Philippe Berthelot (1866-1934)

Alexandre à Persepolis

330 av. J.-C.


Au-delà de l’Araxe où bourdonne le gromphe,
Il regardait sans voir, l’orgueilleux Basileus,
Au pied du granit rose où poudroyait le leuss,
La blanche floraison des étoiles du romphe,

Accoudé sur l’Homère au coffret chrysogomphe,
Revois-tu ta patrie, ô jeune fils de Zeus,
La plaine ensoleillée où roule l’Ænipeus
Et le marbre doré des murailles de Gomphe ?

Non ! Le roi qu’a troublé l’ivresse de l’arack,
Sur la terrasse où croît un grêle azédarac,
Vers le ciel, ébloui du vol vibrant du gomphe,

Levant ses yeux rougis par l’orgie et le vin,
Sentait monter en lui comme un amer levain
L’invincible dégoût de l’éternel triomphe.

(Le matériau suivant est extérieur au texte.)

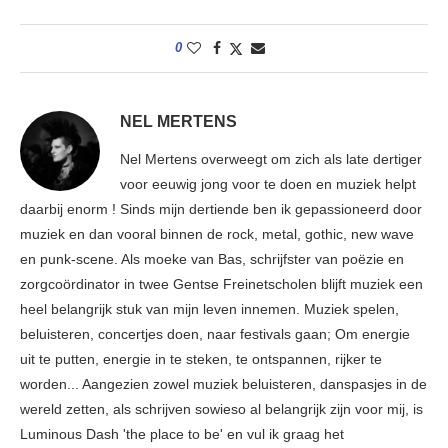
0
NEL MERTENS
Nel Mertens overweegt om zich als late dertiger
voor eeuwig jong voor te doen en muziek helpt
daarbij enorm ! Sinds mijn dertiende ben ik gepassioneerd door
muziek en dan vooral binnen de rock, metal, gothic, new wave
en punk-scene. Als moeke van Bas, schrijfster van poëzie en
zorgcoördinator in twee Gentse Freinetscholen blijft muziek een
heel belangrijk stuk van mijn leven innemen. Muziek spelen,
beluisteren, concertjes doen, naar festivals gaan; Om energie
uit te putten, energie in te steken, te ontspannen, rijker te
worden... Aangezien zowel muziek beluisteren, danspasjes in de
wereld zetten, als schrijven sowieso al belangrijk zijn voor mij, is
Luminous Dash 'the place to be' en vul ik graag het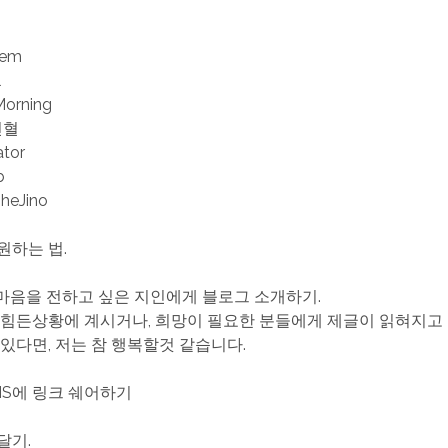
iem
l
Morning
헌혈
ator
b
TheJino
원하는 법.
한 마음을 전하고 싶은 지인에게 블로그 소개하기.
 힘든상황에 계시거나, 희망이 필요한 분들에게 제글이 읽혀지고
 있다면, 저는 참 행복할것 같습니다.
SNS에 링크 쉐어하기
 달기.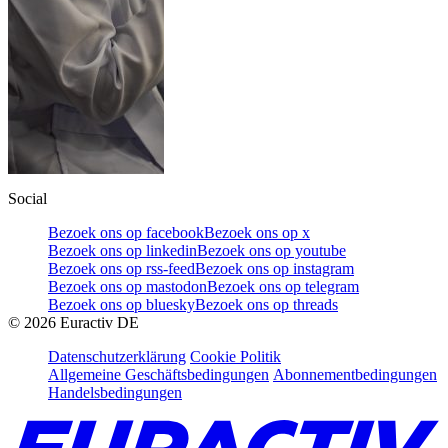
Social
Bezoek ons op facebook
Bezoek ons op x
Bezoek ons op linkedin
Bezoek ons op youtube
Bezoek ons op rss-feed
Bezoek ons op instagram
Bezoek ons op mastodon
Bezoek ons op telegram
Bezoek ons op bluesky
Bezoek ons op threads
©
2026
Euractiv DE
Datenschutzerklärung
Cookie Politik
Allgemeine Geschäftsbedingungen
Abonnementbedingungen
Handelsbedingungen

Jules de Rességuier (1788-1862)

Épitaphe d’une jeune fille




Fort
Belle,
Elle
Dort !

Sort
Frêle !
Quelle
Mort !

Rose
Close,
La

Brise
L’a
Prise.



Le Livre des sonnets, 1893.

Alexandre à Persepolis

Ce sonnet me ravit par son côté "performance" – voire canular – autant que par la démesure de son style plus que parnassien.

Le mot "triomphe" étant réputé n'avoir pas de rimes, Philippe Berthelot et son frère Daniel décidèrent d'en donner un démenti. Ils écrivirent en 1886 le fameux sonnet aux rimes en "omphe" et en "eus".

On y trouve pas moins de cinq rimes à "triomphe" !
En fait, les trois termes "chrysogomphe", "gromphe" et "romphe" ont été inventés à partir du grec ancien, les deux autres étant des mots existants.

Voici la signification des mots rares figurant dans ce sonnet (précédés du numéro du vers) :

1. Araxe : rivière de l'Asie occidentale ;
1. gromphe : mot inventé → scarabée noir du Nil ;
2. Basileus : roi, en grec ancien ;
3. leuss (ou lœss) : limons transportées par le vent ;
4. romphe : mot inventé → nef, voûte ;
5. chrysogomphe : mot inventé → clouté d'or ;
7. Ænipeus : rivière au pied de l'Olympe (act. Enipeas) ;
8. Gomphe (ou Gomphes) : ville antique de Thessalie ;
10. azédarac : arbuste des régions chaudes ;
11. gomphe : petite libellule noire et jaune.